= Centre de Coordination de la Lutte Anti-drogue en Méditerranée =

The Centre de Coordination de la Lutte Anti-drogue en Méditerranée or Mediterranean area anti-drug enforcement coordination centre (CeCLAD-M) is an international anti drug trafficking agency based in Toulon (France) set up in 2008 to coordinate anti-drug trafficking operations and intelligence in the Mediterranean. It is closely modeled on the Maritime Analysis and Operations Centre – Narcotics (MAOC-N) based in Lisbon.

==Members==
Set up on 1 December 2008, and headquartered in the French Navy base at Toulon it hosts liaison officers from six Mediterranean countries:
- Spain
- Greece
- Italy
- Morocco
- Portugal
- France
In addition four other countries have made public their intention to participate as observers:
- UK
- Cyprus
- Malta
- Senegal

==Mission==
The Centre aims to combat maritime and air drug trafficking activities through better intelligence coordination.
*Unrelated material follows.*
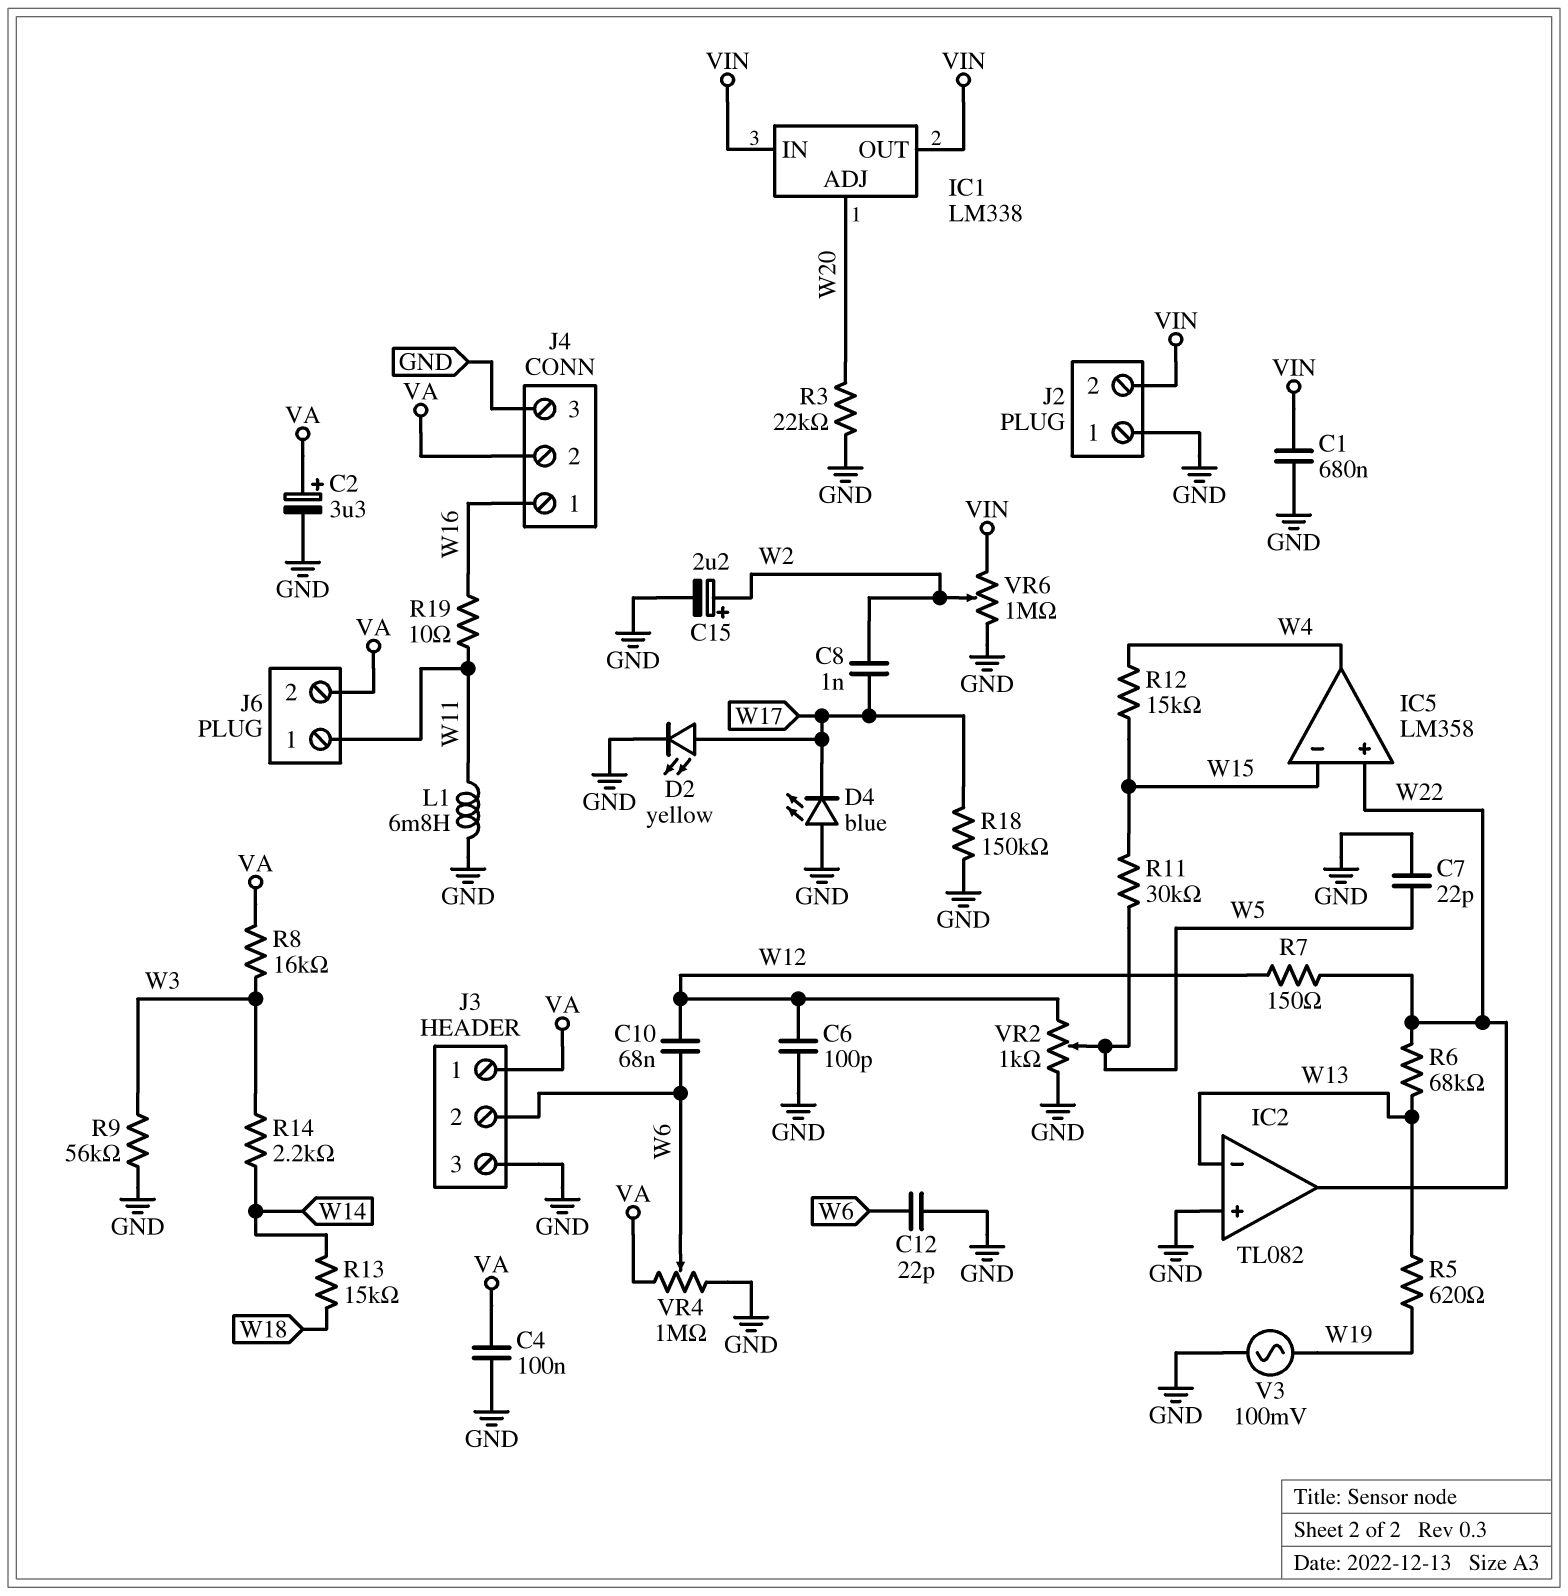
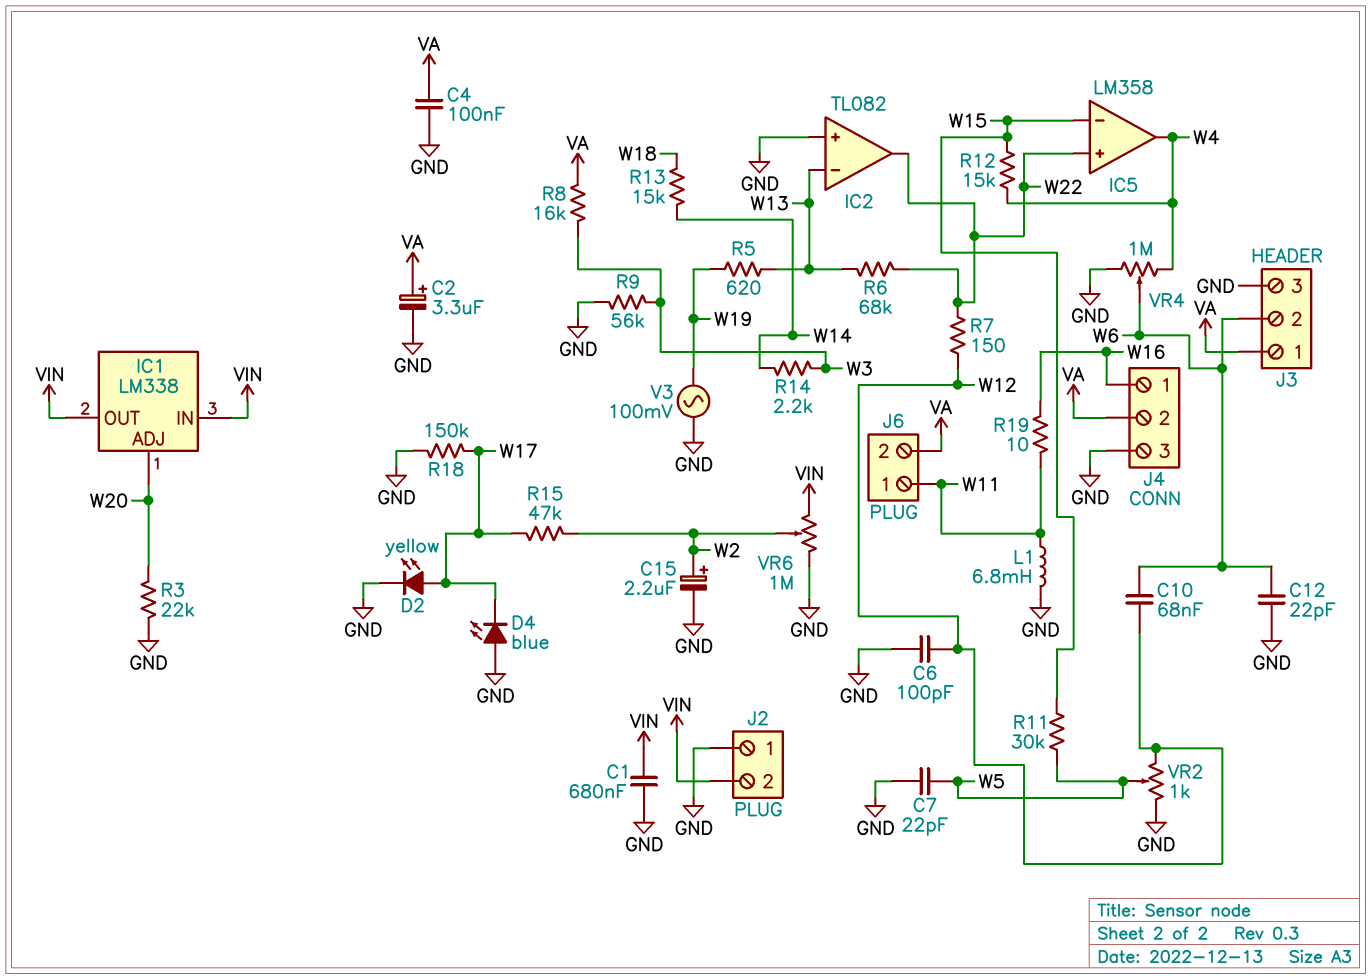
C8: 1nF (W2, W17) -> none
R15: none -> 47k (W2, W17)
VR4: 1M (GND, VA, wiper W6) -> 1M (GND, W4, wiper W6)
The main tasks of the centre are:
- Contribute to better information exchange between the signatories
- Act as central repository and to analyse the information provided by the signatories
- Relay all useful information to the relevant forces in the signatory countries to enable effective identification, and interception of ships and planes transiting the Mediterranean
- Support the forces concerned in decision making

==Results==
Since its inception the centre has coordinated the surveillance of 23 ships and seizures of 3 tonnes of Cannibis from ships involved in trafficking.